Louisiana’s nursing homes will lose $20.3 million in Medicare funding, the sixth-largest cut nationwide, as a result of the “bad debt” provisions in the Middle Class Tax Relief and Job Creation Act of 2012, according to an analysis by Avalere Health.

The analysis was funded by the Alliance for Quality Nursing Home Care.

In a news release, Alliance President Alan G. Rosenbloom said the bad debt provision is a misnomer.

“Nursing homes in Louisiana have no legal recourse to collect ‘bad debt’ from the Louisiana Medicaid agency -- and is more accurately described as ‘uncollectible debt’ as mandated by federal law,” Rosenbloom said. “We must continue to reinforce this fact with congressional leaders, and respectfully encourage Louisiana lawmakers to keep this in mind as the budget process progresses.”

Rosenbloom said three out of four Louisiana nursing home patients’ care is paid for by Medicare and Medicaid.

The new federal Medicare cuts upset nursing homes’ already fragile funding environment, he said.
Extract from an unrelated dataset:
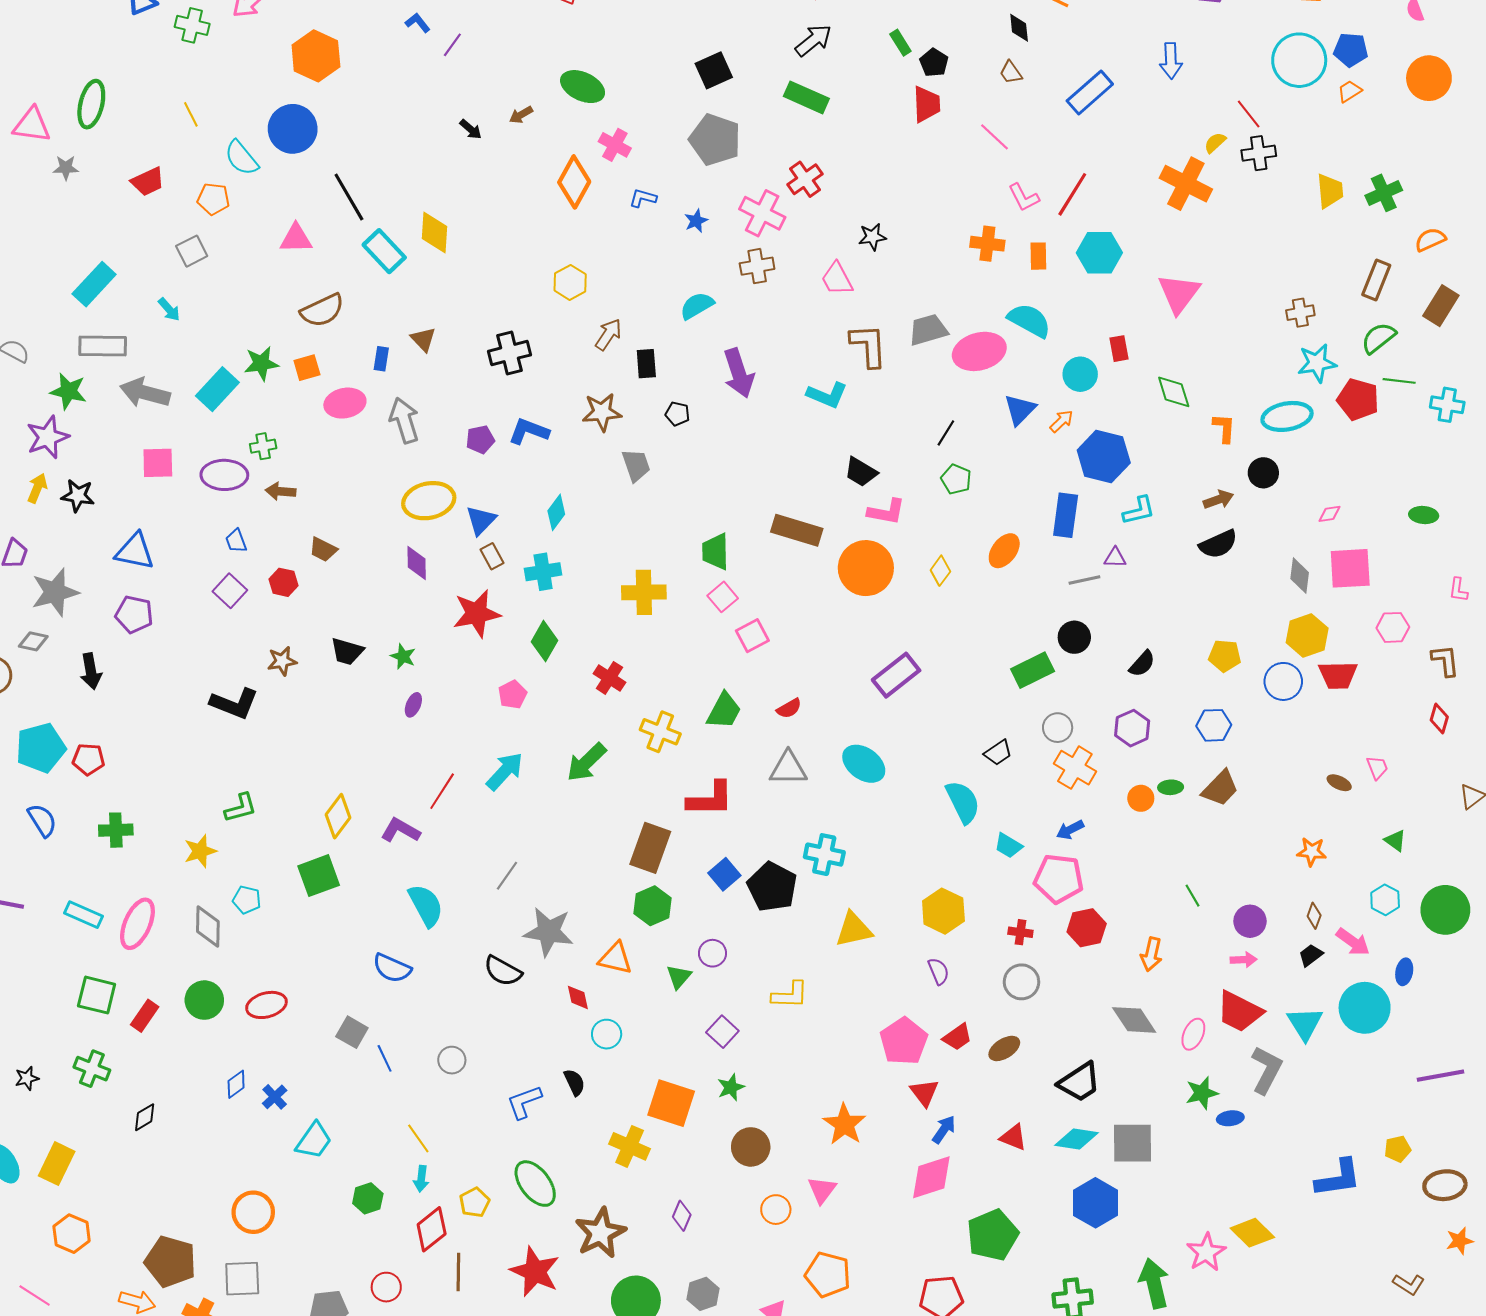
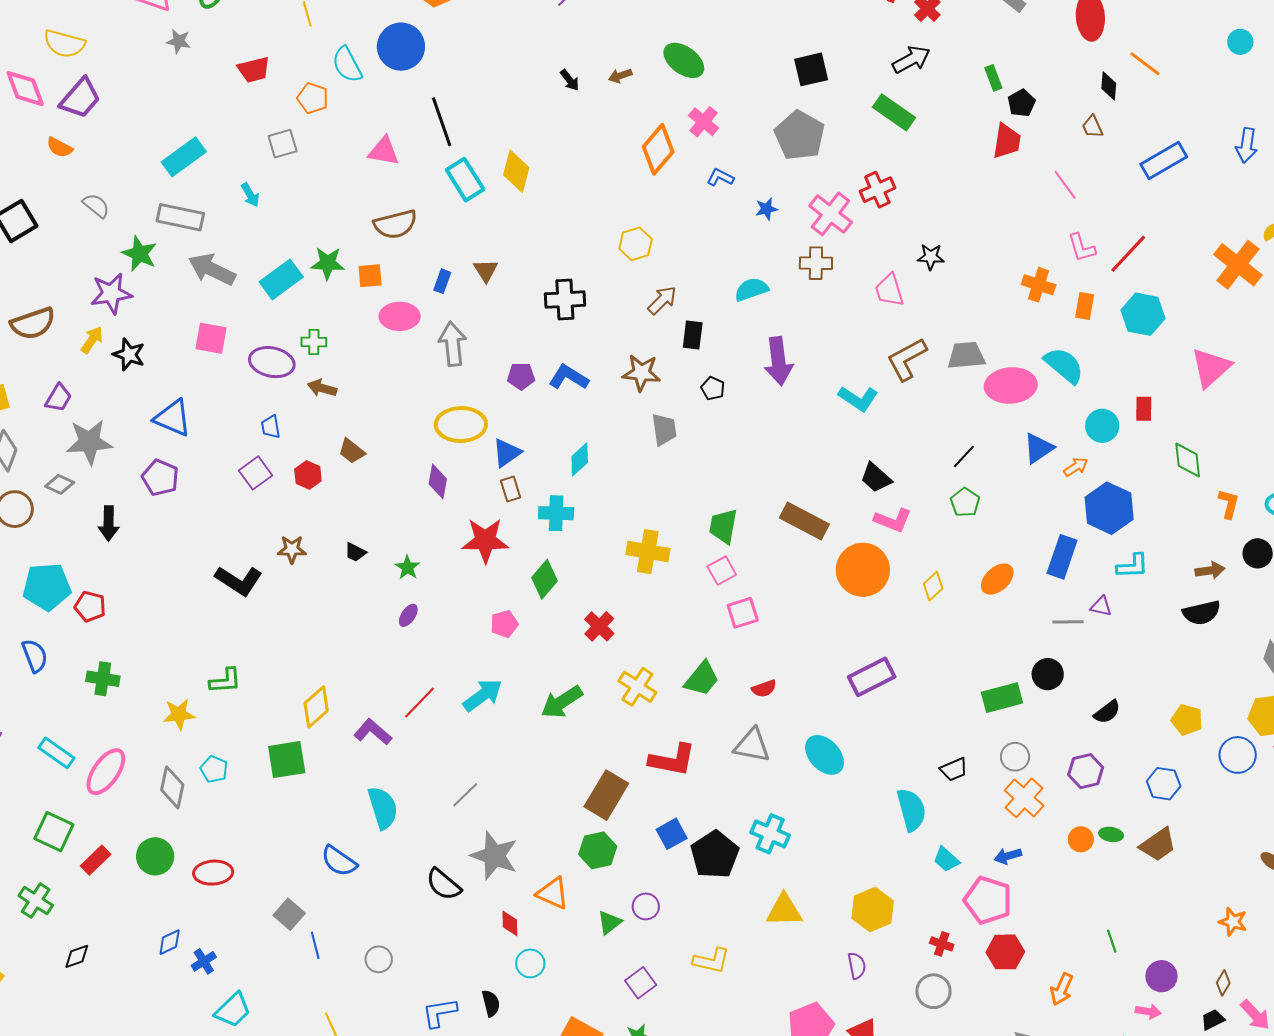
brown L-shape: (868, 346) -> (907, 359), turned -126
black trapezoid: (347, 651) -> (355, 552), size x0.7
Medicare reimburses health care providers anywhere between 70 and 100 percent of bad debt from eligible patients who fail to pay their deductible or co-pays. Under the new law, that percentage will be cut to 65 percent across the board.

According to the Avalere Health analysis, the “bad debt” cut for nursing homes hit Florida nursing homes the hardest, with a $60.5 million reduction. The other states losing the most money were Ohio, $30.5 million; Illinois, $28.8 million; Pennsylvania, $24.2 million; and North Carolina, $22.6.